'They Let Him Fall Through the Cracks'

ByABC News
April 13, 2007, 2:32 PM

April 13, 2007 — -- On July 4, 2003, Carol and Richard Coons planned to reunite with their son, Master Sgt. James Coons, a career soldier who had seen action in Iraq in 2003 and during the first Gulf War.

Before their scheduled reunion, Coons, 35, reported having visions of a colleague killed in action, and had been diagnosed with anxiety, depression and acute stress disorder.

After taking an overdose of sleeping pills in Kuwait, he was sent to a military hospital in Germany. A week later he was transferred to Walter Reed Army Medical Center and assigned a room in the Mologne House, an outpatient hotel.

But nearly four years ago, instead of holding the reunion they were expecting, Coons' parents found out their son was dead. Earlier that morning, a hotel clerk had found him hanging from a bed sheet in his room.

"According to their security-key passes, he entered his room and never left," Carol Coons said. Coroners would later state that James had been dead for at least two days.

A father of two and the noncommissioned officer in charge of the Army's 385th Signal Company, Coons was awarded a bronze star for his service in the March 2003 invasion of Iraq.

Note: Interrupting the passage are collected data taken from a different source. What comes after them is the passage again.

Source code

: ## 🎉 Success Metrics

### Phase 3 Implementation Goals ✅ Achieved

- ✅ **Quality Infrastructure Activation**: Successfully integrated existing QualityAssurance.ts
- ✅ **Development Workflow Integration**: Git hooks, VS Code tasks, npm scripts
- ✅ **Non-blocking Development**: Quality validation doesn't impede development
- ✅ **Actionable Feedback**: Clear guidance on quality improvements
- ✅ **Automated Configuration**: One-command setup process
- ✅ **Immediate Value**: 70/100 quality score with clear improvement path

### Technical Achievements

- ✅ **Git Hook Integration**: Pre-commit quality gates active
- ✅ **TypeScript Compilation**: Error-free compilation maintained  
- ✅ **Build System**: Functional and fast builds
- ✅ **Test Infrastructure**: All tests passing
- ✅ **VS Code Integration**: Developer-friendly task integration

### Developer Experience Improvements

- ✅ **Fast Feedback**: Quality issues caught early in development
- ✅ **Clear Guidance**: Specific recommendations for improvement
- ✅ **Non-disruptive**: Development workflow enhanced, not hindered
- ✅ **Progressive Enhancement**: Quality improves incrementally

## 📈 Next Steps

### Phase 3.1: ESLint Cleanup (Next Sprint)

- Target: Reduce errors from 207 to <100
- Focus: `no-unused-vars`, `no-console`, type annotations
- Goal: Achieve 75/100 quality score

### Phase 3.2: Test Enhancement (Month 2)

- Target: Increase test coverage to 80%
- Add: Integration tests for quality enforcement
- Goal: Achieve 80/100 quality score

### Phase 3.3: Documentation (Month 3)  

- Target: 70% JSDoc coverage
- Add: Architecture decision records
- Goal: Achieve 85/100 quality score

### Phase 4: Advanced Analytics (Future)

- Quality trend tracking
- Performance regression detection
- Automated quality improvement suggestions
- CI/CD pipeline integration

He had served in the military for more than 16 years, and family and friends have said the Army was his life.

In their first network television interview since their son's death, Carol and Richard Coons sat down with me to talk about their family's anger and quest for answers.

"They let him fall through the cracks," Richard Coons said.

The family is angry and in disbelief that no one at Walter Reed bothered to look for their son, whose overdose in Kuwait was labeled a "suicidal gesture," even after he failed to show up for a doctor's appointment July 1, 2003.

"He had three doctors' appointments scheduled. He didn't make any of those three appointments, and no one came to check on him," Richard Coons said. It took four days of phone calls from his wife and parents before hotel staff opened the door to his room -- and by then, it was too late.